Celebrate the Forgotten Voice

November 08, 2016
 
Elementary age Native American boy  in ceremonial dress dancing

I have always believed that teaching my children about various cultures was the right thing to do.  I know that it makes them more well-rounded individuals and helps foster an understanding and appreciation for differences. I started to think about things I’ve done with my children or students over the years and realized we have done and experienced a lot: we’ve attended Chinese Lunar celebrations, we celebrate Black History all year long (not just in February), we’ve been to the National Civil Rights Museum in Memphis, we’ve read stories and seen movies about the Holocaust, we’ve made sugar skulls in celebration of Día de los Muertos, and we’ve eaten and tasted food from all around the world-just to name a few!- So, yes, I am proud of the little things we have done, and as I’ve kept seeing more media coverage about the Dakota Access Pipeline, it made me realize that there is a voice that I have not focused as much on with them; and that is the voice of our Native American brothers and sisters. The good news is that it’s never too late to start!

Did you know that according to the National Congress of American Indians, there are 566 federally recognized Indian Nations (sometimes called tribes, nations, bands, pueblos, communities, Rancherias, and native villages) in the United States? Approximately 229 of these ethnically, culturally, and linguistically diverse nations are located in Alaska; the rest are located in 33 other states.  November is recognized as National American Indian Heritage Month but many schools fail to even mention this to our children.  That is why it is important to talk about topics like this in our homes. 

One of the easiest ways to teach children about other cultures is to read books or watch movies. First Nations Development Institute has a recommended list of Native American Children’s Literature to get our families more involved in celebrating National American Indian Heritage Month.   PBS Learning Media has a lot of quick videos that help children learn about Native American culture and celebrating Native American Indian Heritage Month. Pinterest has thousands of Native American crafts or activities we can do with our children. If you have time or are feeling adventurous and have the finances, there are also many sites you can visit throughout the United States. And right here, in our own backyard, we have an entire list of places to help educate or experience Native American culture in Illinois.

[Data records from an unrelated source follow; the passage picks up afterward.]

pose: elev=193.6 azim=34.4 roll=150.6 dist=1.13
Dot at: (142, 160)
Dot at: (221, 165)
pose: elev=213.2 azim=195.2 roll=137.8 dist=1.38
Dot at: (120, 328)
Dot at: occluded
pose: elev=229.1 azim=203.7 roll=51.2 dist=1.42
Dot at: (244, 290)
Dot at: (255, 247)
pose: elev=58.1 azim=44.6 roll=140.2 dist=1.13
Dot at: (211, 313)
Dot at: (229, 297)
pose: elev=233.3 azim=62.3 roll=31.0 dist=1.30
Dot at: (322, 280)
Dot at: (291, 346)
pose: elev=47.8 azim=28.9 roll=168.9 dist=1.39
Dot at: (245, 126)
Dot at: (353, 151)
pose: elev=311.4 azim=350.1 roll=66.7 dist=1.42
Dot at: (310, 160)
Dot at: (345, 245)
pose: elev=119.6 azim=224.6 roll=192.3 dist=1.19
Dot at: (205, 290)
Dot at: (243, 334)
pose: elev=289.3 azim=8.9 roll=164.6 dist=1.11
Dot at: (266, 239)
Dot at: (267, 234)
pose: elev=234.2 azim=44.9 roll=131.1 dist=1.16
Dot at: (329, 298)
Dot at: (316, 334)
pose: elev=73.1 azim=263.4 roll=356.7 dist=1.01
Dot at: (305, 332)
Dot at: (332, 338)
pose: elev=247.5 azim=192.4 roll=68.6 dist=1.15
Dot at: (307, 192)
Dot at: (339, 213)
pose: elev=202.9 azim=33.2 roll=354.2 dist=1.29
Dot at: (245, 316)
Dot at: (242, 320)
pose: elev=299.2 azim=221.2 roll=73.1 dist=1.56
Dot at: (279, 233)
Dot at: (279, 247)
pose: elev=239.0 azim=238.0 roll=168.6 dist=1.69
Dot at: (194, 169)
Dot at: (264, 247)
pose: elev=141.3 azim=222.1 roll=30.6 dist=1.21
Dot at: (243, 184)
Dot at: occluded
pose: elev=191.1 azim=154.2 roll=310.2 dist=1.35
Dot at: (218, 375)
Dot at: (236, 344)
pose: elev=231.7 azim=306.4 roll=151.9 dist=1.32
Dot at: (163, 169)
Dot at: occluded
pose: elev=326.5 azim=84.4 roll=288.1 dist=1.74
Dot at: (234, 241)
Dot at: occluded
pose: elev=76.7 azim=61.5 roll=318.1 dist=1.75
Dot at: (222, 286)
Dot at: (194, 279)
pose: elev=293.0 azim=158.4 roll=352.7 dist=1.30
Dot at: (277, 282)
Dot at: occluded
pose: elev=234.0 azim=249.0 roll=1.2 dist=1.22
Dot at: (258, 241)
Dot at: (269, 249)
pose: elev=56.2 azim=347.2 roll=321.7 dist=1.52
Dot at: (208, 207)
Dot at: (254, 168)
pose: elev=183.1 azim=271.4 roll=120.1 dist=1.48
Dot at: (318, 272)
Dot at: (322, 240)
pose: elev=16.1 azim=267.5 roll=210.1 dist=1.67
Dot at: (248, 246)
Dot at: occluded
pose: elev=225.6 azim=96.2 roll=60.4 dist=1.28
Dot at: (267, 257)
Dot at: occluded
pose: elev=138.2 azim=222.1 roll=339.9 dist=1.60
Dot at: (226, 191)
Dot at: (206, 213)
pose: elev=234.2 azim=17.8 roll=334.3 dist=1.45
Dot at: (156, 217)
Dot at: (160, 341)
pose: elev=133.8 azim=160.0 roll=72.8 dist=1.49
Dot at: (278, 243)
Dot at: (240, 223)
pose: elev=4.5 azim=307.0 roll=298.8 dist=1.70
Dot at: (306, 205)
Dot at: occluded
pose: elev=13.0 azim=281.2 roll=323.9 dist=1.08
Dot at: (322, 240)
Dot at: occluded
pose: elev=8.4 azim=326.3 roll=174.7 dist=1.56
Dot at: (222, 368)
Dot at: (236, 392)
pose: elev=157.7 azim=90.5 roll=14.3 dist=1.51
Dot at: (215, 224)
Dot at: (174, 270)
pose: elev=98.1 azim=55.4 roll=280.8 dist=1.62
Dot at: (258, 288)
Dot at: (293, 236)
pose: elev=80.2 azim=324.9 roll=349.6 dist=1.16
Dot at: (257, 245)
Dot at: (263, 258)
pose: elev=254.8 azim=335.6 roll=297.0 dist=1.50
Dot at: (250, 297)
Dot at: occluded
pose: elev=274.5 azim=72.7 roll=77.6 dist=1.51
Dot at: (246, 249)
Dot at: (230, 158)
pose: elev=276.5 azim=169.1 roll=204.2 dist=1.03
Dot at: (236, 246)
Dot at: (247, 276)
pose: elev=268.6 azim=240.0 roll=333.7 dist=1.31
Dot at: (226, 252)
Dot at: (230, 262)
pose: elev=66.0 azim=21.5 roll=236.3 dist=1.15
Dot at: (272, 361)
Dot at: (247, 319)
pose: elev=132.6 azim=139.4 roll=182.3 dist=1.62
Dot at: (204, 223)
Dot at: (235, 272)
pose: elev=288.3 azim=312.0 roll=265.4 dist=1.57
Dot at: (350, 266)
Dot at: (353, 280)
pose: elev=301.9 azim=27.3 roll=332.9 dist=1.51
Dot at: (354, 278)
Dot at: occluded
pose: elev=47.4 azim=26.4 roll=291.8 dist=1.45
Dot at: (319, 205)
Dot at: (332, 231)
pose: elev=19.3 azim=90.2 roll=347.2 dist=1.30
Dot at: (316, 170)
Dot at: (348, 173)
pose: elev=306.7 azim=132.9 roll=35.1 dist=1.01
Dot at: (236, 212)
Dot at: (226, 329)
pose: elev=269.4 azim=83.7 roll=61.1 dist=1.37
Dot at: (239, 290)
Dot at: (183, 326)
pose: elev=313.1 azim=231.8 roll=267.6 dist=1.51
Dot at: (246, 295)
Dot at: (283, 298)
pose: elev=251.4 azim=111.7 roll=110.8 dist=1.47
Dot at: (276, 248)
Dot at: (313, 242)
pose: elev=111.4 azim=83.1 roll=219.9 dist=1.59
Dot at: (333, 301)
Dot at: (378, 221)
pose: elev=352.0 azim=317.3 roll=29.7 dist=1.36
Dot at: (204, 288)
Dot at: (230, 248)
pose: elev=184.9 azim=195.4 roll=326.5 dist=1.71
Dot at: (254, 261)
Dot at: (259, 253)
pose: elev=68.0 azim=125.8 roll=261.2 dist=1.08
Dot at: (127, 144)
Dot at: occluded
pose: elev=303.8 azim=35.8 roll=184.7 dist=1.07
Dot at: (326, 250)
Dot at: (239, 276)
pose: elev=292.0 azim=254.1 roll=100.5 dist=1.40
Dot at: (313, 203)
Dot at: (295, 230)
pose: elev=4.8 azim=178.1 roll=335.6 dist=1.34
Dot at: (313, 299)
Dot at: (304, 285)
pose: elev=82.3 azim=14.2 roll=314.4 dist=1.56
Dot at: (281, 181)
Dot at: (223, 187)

No, participating in these activities will not make us experts, but what it will do is help bring awareness to the native people of this land. Chief Sitting Bull said, “Let us put our minds together and see what life we can make for our children.” If we all work to continue to support and broaden the understanding of differences with our children, it will help aid them in becoming the global minded young adults they need to be successful in today’s society.